Reviewer #4 (Public Review):
Summary:
In their revised manuscript "Conformational dynamics of a nicotinic receptor neurotransmitter binding site," Singh and colleagues present molecular docking and dynamics simulations to explore the initial conformational changes associated with agonist binding in the muscle nicotinic acetylcholine receptor, in context with the extensive experimental literature on this system. Their central findings are of a consistently preferred pose for agonists upon initial association with a resting channel, followed by a dramatic rotation of the ligand and contraction of a critical loop over the binding site. Principal component analysis also suggests the formation of an intermediate complex, not yet captured in structural studies. Binding free energy estimates are consistent with the evolution of a higher-affinity complex following agonist binding, with a ligand efficiency notably similar to experimental values. Snapshot comparisons provide a structural rationale for these changes on the basis of pocket volume, hydration, and rearrangement of key residues at the subunit interface.
Strengths:
Docking results are clearly presented and remarkably consistent. Simulations are produced in triplicate with each of four different agonists, providing an informative basis for internal validation.
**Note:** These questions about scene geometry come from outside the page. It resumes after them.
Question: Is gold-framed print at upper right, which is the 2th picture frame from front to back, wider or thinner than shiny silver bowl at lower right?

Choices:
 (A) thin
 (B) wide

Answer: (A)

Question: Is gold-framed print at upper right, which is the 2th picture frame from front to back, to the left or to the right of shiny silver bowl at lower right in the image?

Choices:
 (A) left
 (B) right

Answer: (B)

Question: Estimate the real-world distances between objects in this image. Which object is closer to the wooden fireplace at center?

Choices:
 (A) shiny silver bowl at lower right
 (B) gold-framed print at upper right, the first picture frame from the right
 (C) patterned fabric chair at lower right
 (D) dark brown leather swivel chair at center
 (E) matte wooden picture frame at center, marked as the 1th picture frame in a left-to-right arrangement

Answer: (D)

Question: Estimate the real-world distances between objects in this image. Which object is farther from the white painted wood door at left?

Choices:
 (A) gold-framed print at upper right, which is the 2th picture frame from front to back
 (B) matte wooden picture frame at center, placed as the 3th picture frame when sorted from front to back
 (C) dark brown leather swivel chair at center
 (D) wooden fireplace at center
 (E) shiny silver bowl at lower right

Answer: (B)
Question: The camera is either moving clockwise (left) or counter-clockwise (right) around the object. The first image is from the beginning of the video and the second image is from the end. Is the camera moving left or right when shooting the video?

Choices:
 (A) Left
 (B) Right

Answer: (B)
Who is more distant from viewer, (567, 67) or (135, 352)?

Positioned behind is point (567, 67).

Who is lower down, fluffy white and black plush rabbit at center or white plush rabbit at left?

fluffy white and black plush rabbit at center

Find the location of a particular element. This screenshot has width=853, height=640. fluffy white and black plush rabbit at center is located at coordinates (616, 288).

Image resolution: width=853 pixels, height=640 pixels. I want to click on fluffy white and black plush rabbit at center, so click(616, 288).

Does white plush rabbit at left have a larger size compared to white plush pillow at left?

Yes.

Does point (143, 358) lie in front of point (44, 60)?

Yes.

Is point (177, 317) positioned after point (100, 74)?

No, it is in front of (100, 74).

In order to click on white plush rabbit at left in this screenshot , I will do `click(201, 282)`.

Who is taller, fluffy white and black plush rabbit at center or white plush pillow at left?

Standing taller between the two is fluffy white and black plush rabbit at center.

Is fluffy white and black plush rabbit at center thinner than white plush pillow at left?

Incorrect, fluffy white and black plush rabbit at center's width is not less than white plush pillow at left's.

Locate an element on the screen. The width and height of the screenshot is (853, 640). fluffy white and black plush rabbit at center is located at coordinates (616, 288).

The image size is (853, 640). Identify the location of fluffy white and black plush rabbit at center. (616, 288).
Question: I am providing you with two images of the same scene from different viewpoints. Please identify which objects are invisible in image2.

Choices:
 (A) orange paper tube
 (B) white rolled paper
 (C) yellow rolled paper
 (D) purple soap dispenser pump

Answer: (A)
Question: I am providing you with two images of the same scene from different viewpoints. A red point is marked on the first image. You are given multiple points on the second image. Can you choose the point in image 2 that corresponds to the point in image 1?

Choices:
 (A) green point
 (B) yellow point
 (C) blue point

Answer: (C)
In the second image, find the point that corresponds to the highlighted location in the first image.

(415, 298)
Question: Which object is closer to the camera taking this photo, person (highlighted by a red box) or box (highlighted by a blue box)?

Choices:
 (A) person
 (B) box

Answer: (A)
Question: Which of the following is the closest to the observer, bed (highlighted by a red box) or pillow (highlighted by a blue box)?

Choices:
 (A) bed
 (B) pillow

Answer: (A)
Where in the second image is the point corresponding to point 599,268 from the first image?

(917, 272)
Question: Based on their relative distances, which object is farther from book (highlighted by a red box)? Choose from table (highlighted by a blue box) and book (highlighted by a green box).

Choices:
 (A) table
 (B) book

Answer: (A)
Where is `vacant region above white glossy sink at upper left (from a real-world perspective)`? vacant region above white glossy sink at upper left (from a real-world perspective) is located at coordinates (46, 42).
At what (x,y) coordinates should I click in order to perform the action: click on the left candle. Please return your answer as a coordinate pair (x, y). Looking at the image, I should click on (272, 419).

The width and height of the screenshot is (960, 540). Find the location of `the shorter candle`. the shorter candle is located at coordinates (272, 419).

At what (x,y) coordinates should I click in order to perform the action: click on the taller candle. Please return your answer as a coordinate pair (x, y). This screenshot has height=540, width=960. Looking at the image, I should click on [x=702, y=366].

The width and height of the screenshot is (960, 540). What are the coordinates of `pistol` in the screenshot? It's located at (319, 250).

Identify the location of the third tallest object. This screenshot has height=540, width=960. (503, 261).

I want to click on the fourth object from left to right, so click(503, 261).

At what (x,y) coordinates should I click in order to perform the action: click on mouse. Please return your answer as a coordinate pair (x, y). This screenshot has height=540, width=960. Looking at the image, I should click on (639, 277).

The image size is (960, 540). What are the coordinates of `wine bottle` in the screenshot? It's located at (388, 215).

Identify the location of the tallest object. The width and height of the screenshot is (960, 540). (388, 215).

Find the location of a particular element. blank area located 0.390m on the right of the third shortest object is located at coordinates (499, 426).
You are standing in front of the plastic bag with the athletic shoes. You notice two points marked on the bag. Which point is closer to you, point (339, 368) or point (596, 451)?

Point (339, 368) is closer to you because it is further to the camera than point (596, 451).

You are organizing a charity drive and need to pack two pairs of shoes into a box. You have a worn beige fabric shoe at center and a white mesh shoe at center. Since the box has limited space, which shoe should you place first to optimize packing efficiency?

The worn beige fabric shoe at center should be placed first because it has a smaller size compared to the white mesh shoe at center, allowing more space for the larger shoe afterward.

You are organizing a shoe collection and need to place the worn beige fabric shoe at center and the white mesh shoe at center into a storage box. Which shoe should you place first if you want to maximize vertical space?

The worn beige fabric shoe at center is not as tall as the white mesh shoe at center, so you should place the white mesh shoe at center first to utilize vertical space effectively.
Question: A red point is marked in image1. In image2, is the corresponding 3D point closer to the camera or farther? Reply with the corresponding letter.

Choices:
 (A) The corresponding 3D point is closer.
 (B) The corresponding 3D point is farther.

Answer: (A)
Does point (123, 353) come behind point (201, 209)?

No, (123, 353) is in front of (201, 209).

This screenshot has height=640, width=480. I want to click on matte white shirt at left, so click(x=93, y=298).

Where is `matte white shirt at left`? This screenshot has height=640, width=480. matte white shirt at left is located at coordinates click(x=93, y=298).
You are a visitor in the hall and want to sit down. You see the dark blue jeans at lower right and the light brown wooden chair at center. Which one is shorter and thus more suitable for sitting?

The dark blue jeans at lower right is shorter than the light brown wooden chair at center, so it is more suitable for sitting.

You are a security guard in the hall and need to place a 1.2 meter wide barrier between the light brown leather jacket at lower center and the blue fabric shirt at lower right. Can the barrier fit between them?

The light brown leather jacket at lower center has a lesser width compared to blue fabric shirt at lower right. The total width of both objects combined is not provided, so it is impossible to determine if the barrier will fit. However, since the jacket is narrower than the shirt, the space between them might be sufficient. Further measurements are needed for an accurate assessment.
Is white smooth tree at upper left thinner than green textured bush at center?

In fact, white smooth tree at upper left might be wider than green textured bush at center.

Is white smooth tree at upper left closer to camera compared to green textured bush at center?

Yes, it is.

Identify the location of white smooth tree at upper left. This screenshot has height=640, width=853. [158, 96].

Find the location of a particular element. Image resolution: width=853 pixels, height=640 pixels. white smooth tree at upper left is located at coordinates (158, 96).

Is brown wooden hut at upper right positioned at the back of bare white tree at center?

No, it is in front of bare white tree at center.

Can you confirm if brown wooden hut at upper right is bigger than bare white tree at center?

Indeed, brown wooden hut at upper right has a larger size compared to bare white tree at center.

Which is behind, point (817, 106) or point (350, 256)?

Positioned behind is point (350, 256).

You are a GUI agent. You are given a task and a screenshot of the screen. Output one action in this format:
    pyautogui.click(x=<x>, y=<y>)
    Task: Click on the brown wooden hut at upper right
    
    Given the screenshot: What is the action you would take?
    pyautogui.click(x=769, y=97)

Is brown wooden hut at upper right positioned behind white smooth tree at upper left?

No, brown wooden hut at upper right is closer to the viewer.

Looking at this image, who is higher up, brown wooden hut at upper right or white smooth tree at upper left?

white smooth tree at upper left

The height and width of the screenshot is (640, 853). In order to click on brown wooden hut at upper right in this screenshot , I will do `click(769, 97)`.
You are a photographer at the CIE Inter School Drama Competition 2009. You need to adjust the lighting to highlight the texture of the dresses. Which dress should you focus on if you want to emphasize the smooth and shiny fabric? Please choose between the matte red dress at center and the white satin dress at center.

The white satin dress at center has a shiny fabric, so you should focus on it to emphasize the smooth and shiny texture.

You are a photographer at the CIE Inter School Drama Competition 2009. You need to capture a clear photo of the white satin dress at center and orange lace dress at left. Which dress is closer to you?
They identify an intriguing transition in ligand pose, not well documented in experimental structures, and potentially applicable to mechanistic or even pharmacological modeling of this and related receptor systems. The paper seems a notable example of integrating quantitative structure-function analysis with systematic computational modeling and simulations, likely applicable to the wider journal audience.
Weaknesses:
The response to the initial review is somewhat disappointing, declining in some places to implement suggested clarifications, and propagating apparent errors in at least one table (Fig 2-source data 1). Some legends (e.g. Fig 2-supplement 4, Fig 3, Fig 4) and figure shadings (e.g. Fig 2-supplement 2, Fig 6-supplement 2) remain unclear. Apparent convergence of agonist-docked simulations towards a desensitized state (l 184) is difficult to interpret in absence of comparative values with other states, systems, etc. In more general concerns, aside from the limited timescales (200 ns) that do not capture global rearrangements, it is not obvious that landscapes constructed on two principal components to identify endpoint and intermediate states (Fig 3) are highly robust or reproducible, nor whether they relate consistently to experimental structures.